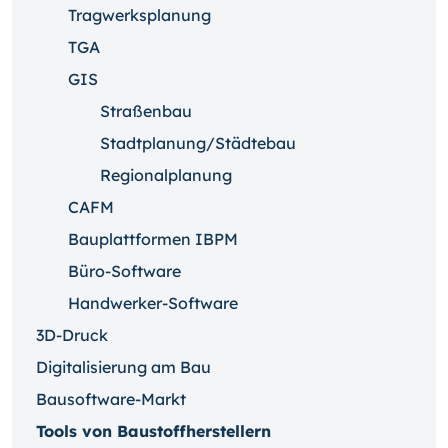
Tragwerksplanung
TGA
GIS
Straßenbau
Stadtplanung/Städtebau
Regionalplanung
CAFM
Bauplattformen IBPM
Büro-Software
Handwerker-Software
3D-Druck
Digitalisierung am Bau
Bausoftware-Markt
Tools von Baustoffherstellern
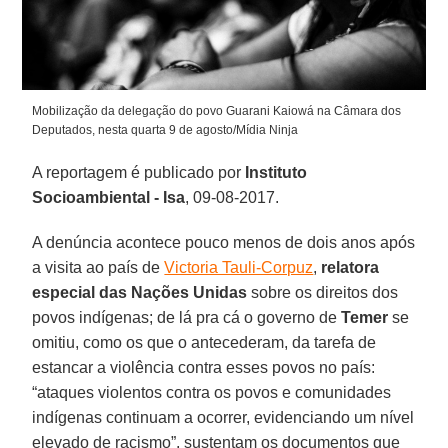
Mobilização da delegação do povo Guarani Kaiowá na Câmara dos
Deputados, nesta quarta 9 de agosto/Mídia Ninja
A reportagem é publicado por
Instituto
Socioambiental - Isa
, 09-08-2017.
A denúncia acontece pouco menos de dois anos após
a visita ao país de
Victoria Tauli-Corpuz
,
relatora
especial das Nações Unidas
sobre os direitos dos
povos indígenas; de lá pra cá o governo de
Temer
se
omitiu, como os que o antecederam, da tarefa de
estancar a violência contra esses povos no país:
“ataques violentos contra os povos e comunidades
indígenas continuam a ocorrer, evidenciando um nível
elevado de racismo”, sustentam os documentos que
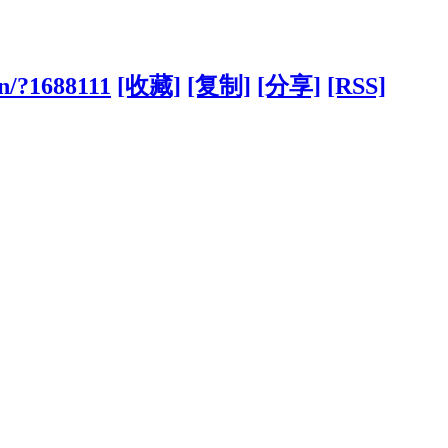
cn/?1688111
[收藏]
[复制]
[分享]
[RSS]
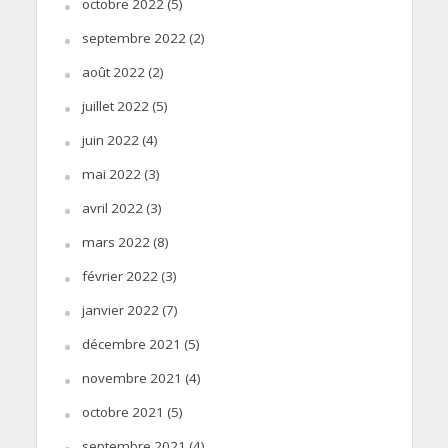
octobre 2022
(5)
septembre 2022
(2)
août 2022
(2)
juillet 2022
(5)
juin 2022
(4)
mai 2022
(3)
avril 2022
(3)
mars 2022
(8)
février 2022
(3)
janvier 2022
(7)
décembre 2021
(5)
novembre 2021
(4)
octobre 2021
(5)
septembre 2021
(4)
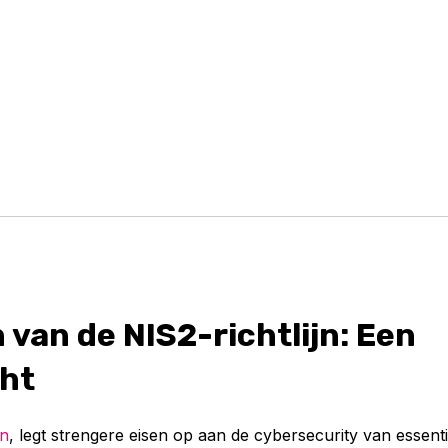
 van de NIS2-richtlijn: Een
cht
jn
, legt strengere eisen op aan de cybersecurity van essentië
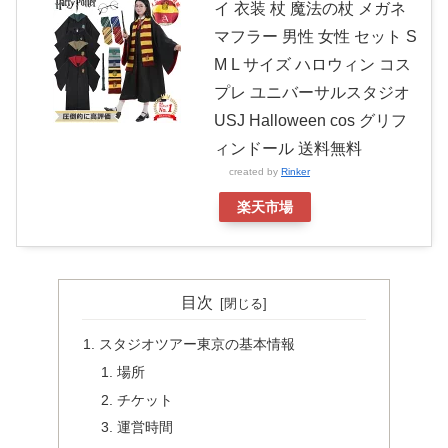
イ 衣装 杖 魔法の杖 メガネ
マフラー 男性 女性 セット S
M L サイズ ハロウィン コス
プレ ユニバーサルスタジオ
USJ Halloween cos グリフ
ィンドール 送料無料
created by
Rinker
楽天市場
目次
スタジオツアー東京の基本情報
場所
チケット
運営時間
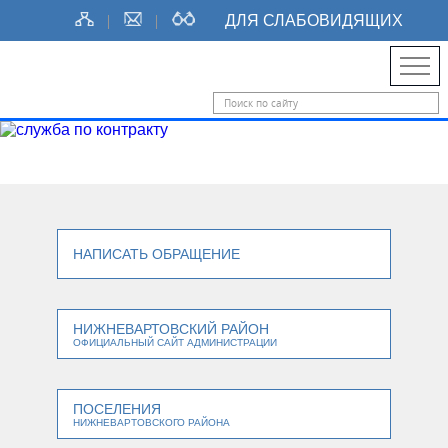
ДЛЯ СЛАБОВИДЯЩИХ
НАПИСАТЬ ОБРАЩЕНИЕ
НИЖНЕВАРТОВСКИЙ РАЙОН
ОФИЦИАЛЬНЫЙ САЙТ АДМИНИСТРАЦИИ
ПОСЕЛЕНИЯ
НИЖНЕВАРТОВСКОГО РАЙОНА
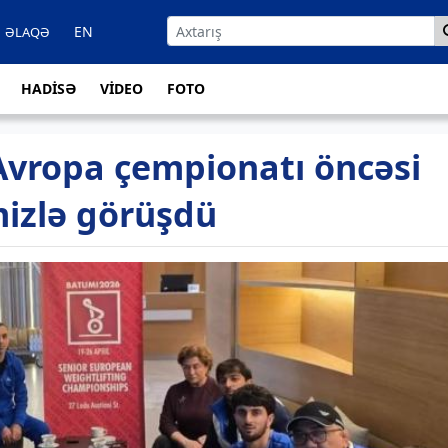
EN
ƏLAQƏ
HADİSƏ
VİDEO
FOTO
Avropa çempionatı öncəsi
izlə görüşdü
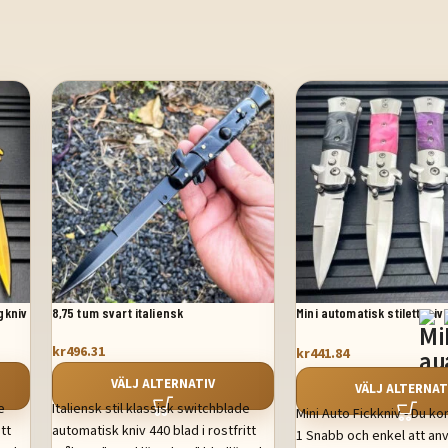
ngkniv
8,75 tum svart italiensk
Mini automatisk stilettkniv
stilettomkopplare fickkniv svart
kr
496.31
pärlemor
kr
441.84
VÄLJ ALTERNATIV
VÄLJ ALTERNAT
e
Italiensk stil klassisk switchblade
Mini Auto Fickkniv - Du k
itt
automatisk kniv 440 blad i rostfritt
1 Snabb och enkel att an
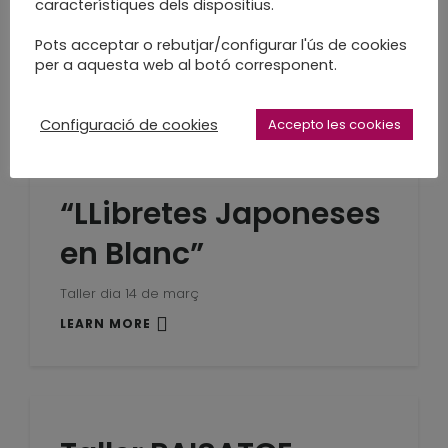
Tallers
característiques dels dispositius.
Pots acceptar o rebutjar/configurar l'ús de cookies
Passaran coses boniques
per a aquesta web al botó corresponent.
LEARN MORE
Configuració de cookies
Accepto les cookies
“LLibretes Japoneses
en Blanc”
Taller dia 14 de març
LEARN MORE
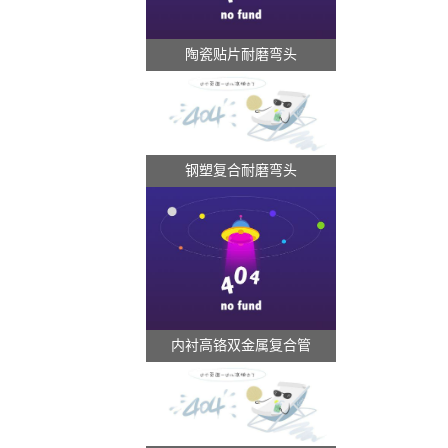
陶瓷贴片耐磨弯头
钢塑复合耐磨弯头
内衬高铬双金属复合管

◇ ◇ ◇ ◇ ◇ ◇ ◇

> **WHAT TO WORK ON**
Return the text read from every one of the records above, line for line and unchanged, leaving the pictures out of your answer.

> **TASK OUTPUT**
Tragwerksplanung
TGA
GIS
Straßenbau
Stadtplanung/Städtebau
Regionalplanung
CAFM
Bauplattformen IBPM
Büro-Software
Handwerker-Software
3D-Druck
Digitalisierung am Bau
Bausoftware-Markt
Tools von Baustoffherstellern
Mobilização da delegação do povo Guarani Kaiowá na Câmara dos
Deputados, nesta quarta 9 de agosto/Mídia Ninja
A reportagem é publicado por
Instituto
Socioambiental - Isa
, 09-08-2017.
A denúncia acontece pouco menos de dois anos após
a visita ao país de
Victoria Tauli-Corpuz
,
relatora
especial das Nações Unidas
sobre os direitos dos
povos indígenas; de lá pra cá o governo de
Temer
se
omitiu, como os que o antecederam, da tarefa de
estancar a violência contra esses povos no país:
“ataques violentos contra os povos e comunidades
indígenas continuam a ocorrer, evidenciando um nível
elevado de racismo”, sustentam os documentos que
cn/?1688111
[收藏]
[复制]
[分享]
[RSS]
octobre 2022
(5)
septembre 2022
(2)
août 2022
(2)
juillet 2022
(5)
juin 2022
(4)
mai 2022
(3)
avril 2022
(3)
mars 2022
(8)
février 2022
(3)
janvier 2022
(7)
décembre 2021
(5)
novembre 2021
(4)
octobre 2021
(5)
septembre 2021
(4)
 van de NIS2-richtlijn: Een
cht
jn
, legt strengere eisen op aan de cybersecurity van essentië
イ 衣装 杖 魔法の杖 メガネ
マフラー 男性 女性 セット S
M L サイズ ハロウィン コス
プレ ユニバーサルスタジオ
USJ Halloween cos グリフ
ィンドール 送料無料
created by
Rinker
楽天市場
目次
スタジオツアー東京の基本情報
場所
チケット
運営時間
ДЛЯ СЛАБОВИДЯЩИХ
НАПИСАТЬ ОБРАЩЕНИЕ
НИЖНЕВАРТОВСКИЙ РАЙОН
ОФИЦИАЛЬНЫЙ САЙТ АДМИНИСТРАЦИИ
ПОСЕЛЕНИЯ
НИЖНЕВАРТОВСКОГО РАЙОНА
EN
ƏLAQƏ
HADİSƏ
VİDEO
FOTO
Avropa çempionatı öncəsi
izlə görüşdü
ngkniv
8,75 tum svart italiensk
Mini automatisk stilettkniv
stilettomkopplare fickkniv svart
kr
496.31
pärlemor
kr
441.84
VÄLJ ALTERNATIV
VÄLJ ALTERNAT
e
Italiensk stil klassisk switchblade
Mini Auto Fickkniv - Du k
itt
automatisk kniv 440 blad i rostfritt
1 Snabb och enkel att an
Tallers
característiques dels dispositius.
Pots acceptar o rebutjar/configurar l'ús de cookies
Passaran coses boniques
per a aquesta web al botó corresponent.
LEARN MORE
Configuració de cookies
Accepto les cookies
“LLibretes Japoneses
en Blanc”
Taller dia 14 de març
LEARN MORE
陶瓷贴片耐磨弯头
钢塑复合耐磨弯头
内衬高铬双金属复合管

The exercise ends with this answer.